--- Begin Data supplied ---
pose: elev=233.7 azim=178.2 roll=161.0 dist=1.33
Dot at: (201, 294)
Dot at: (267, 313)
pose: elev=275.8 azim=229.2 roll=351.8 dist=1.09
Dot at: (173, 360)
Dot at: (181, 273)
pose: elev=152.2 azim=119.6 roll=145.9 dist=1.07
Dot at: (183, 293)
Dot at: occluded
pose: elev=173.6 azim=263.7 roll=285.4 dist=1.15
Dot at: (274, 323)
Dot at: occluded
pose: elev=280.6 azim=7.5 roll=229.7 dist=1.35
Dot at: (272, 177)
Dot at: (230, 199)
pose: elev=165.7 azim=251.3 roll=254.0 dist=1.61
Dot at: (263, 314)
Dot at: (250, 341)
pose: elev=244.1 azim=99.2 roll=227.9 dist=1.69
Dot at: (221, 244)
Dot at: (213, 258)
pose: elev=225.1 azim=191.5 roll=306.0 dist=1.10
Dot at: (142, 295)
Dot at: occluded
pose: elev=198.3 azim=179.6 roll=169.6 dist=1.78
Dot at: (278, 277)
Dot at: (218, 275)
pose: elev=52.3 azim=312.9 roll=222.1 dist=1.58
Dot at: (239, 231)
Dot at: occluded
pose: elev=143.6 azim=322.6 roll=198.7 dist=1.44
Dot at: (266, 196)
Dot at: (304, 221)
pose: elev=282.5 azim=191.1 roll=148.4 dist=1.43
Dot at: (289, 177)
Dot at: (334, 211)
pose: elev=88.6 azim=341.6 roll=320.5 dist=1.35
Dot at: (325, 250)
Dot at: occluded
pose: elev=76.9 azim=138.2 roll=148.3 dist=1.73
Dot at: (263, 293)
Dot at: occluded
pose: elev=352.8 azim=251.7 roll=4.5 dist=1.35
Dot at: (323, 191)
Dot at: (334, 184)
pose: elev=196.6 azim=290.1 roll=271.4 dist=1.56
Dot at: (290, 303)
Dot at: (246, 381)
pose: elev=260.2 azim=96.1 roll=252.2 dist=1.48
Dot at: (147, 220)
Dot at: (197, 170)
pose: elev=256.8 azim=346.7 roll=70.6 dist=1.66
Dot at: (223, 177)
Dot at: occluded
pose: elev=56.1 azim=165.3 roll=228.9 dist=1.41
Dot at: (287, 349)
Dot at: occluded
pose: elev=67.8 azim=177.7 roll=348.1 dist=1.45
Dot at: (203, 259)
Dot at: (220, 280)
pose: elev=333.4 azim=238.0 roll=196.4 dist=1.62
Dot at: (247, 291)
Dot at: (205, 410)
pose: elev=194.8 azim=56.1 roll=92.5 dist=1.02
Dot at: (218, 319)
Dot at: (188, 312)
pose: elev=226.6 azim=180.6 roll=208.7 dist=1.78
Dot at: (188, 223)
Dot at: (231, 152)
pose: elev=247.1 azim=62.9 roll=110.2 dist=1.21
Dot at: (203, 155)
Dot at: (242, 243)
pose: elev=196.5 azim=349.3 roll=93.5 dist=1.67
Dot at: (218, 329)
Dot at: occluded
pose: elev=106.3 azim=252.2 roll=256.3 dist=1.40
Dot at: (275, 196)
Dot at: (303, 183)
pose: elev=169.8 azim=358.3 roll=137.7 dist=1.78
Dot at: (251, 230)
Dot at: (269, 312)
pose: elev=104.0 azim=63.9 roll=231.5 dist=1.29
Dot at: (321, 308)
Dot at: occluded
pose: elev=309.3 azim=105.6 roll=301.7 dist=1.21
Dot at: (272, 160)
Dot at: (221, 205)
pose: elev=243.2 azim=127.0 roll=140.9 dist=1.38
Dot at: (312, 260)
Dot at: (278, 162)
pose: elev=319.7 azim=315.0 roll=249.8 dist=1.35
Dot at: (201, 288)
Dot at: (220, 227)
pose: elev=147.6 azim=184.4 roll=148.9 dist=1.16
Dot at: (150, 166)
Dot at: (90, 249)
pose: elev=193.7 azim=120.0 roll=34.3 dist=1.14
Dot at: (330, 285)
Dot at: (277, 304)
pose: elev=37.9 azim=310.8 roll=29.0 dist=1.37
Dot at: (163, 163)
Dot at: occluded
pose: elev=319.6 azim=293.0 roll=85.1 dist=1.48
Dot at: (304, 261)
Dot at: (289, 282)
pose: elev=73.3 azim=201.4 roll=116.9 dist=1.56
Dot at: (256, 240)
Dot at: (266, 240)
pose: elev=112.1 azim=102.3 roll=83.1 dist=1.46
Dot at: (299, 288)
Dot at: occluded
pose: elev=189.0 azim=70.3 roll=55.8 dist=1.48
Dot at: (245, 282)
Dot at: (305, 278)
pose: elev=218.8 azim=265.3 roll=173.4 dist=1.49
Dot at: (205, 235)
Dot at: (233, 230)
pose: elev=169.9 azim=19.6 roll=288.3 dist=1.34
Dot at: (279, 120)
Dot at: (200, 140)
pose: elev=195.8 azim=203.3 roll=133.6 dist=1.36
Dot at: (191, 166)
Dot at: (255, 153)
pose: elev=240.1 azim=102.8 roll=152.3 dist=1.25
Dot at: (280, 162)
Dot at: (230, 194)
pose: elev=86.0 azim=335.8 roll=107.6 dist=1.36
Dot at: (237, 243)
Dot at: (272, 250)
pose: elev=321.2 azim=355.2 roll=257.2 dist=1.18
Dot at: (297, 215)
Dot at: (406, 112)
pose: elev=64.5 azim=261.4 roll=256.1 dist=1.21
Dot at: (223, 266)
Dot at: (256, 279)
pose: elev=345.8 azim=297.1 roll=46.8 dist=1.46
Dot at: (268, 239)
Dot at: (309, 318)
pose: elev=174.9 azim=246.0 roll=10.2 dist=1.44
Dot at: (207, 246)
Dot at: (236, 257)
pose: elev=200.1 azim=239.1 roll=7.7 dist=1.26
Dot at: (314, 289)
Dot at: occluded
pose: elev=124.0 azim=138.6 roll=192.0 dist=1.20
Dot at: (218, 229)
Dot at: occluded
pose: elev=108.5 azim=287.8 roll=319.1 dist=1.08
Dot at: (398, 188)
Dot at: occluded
--- End Data supplied ---
Given exercise: Reproduce the records above verbatim, beginning with the line that contains "pose: elev=76.9 azim=138.2" and continuing through the line that contains "Dot at: (246, 381)", with both of those lines included.

Reply to the task:
pose: elev=76.9 azim=138.2 roll=148.3 dist=1.73
Dot at: (263, 293)
Dot at: occluded
pose: elev=352.8 azim=251.7 roll=4.5 dist=1.35
Dot at: (323, 191)
Dot at: (334, 184)
pose: elev=196.6 azim=290.1 roll=271.4 dist=1.56
Dot at: (290, 303)
Dot at: (246, 381)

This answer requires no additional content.